Is that Willy Wonka's house?


----------



## jdmccann (Feb 23, 2009)

I like it


----------



## WisePainter (Dec 27, 2008)

That is the first job ever that has required the masking of the ground immediately surrounding the house and neighboring homes.

But nothing on the house itself.


----------



## nEighter (Nov 14, 2008)

TU only thinks it is weird cause it is not all pink like his place


----------



## Romanski (May 4, 2008)

WisePainter said:


> That is the first job ever that has required the masking of the ground immediately surrounding the house and neighboring homes.
> 
> But nothing on the house itself.



Would be a first for me to reach for my gun before any masker. 735 would have been my weapon of choice :jester:


----------



## TooledUp (May 17, 2008)

nEighter said:


> TU only thinks it is weird cause it is not all pink like his place


Oooh you are jutht jealouth.

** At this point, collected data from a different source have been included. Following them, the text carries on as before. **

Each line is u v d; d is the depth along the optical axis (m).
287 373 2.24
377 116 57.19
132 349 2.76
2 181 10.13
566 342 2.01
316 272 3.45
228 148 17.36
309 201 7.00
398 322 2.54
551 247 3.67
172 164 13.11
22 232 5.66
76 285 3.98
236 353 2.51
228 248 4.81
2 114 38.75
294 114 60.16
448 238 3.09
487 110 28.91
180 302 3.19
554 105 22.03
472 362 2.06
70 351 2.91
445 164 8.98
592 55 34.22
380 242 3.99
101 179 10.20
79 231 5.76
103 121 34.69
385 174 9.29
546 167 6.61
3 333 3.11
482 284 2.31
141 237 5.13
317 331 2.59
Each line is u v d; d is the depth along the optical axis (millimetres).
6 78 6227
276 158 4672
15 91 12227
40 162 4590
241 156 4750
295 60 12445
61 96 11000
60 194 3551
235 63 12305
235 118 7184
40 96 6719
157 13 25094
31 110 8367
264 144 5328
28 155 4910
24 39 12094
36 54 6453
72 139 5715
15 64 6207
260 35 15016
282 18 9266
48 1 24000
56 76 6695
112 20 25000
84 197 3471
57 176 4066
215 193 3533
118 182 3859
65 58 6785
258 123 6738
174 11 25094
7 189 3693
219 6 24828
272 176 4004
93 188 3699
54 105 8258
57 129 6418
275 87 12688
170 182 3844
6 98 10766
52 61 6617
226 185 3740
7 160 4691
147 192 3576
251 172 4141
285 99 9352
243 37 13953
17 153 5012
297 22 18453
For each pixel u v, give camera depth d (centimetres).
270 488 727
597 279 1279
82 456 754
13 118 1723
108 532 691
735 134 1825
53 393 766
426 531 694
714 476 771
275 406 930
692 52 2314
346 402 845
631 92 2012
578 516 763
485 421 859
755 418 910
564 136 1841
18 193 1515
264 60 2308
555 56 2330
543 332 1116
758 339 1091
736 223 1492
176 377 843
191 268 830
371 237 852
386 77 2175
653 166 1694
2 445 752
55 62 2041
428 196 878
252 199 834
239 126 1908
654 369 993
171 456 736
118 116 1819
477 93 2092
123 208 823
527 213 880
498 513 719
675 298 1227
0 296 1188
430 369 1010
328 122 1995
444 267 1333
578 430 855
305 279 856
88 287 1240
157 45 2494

My houth lookth jutht fabulouth, it POPTH!


:thumbsup:


----------



## nEighter (Nov 14, 2008)

:laughing: :lol:


----------



## Wolfgang (Nov 16, 2008)

I bet the neighbors are real happy


----------



## WisePainter (Dec 27, 2008)

Wolfgang said:


> I bet the neighbors are real happy


Mission accomplished!


----------



## mistcoat (Apr 21, 2007)

nEighter said:


> TU only thinks it is weird cause it is not all pink like his place


I gotta stick up for my fellow Brit here :thumbsup:

This is TU's place, not that ol' blue home... TU's place

The blue place is mine :whistling2:


----------



## nEighter (Nov 14, 2008)

mistcoat said:


> I gotta stick up for my fellow Brit here :thumbsup:
> 
> This is TU's place, not that ol' blue home... TU's place
> 
> The blue place is mine :whistling2:



SUUUUUUWHEAT!!!!! So when he gets up he has instant eggs and pancakes and toast?! AWESOME! :thumbsup:


----------



## TooledUp (May 17, 2008)

mistcoat said:


> I gotta stick up for my fellow Brit here :thumbsup:
> 
> This is TU's place, not that ol' blue home... TU's place
> 
> The blue place is mine :whistling2:


:lol: :lol:

Actually, I got the kit for my house shipped here from Australia where they're a fraction of the cost


----------



## nEighter (Nov 14, 2008)

:laughing: LMAO!!!!!


----------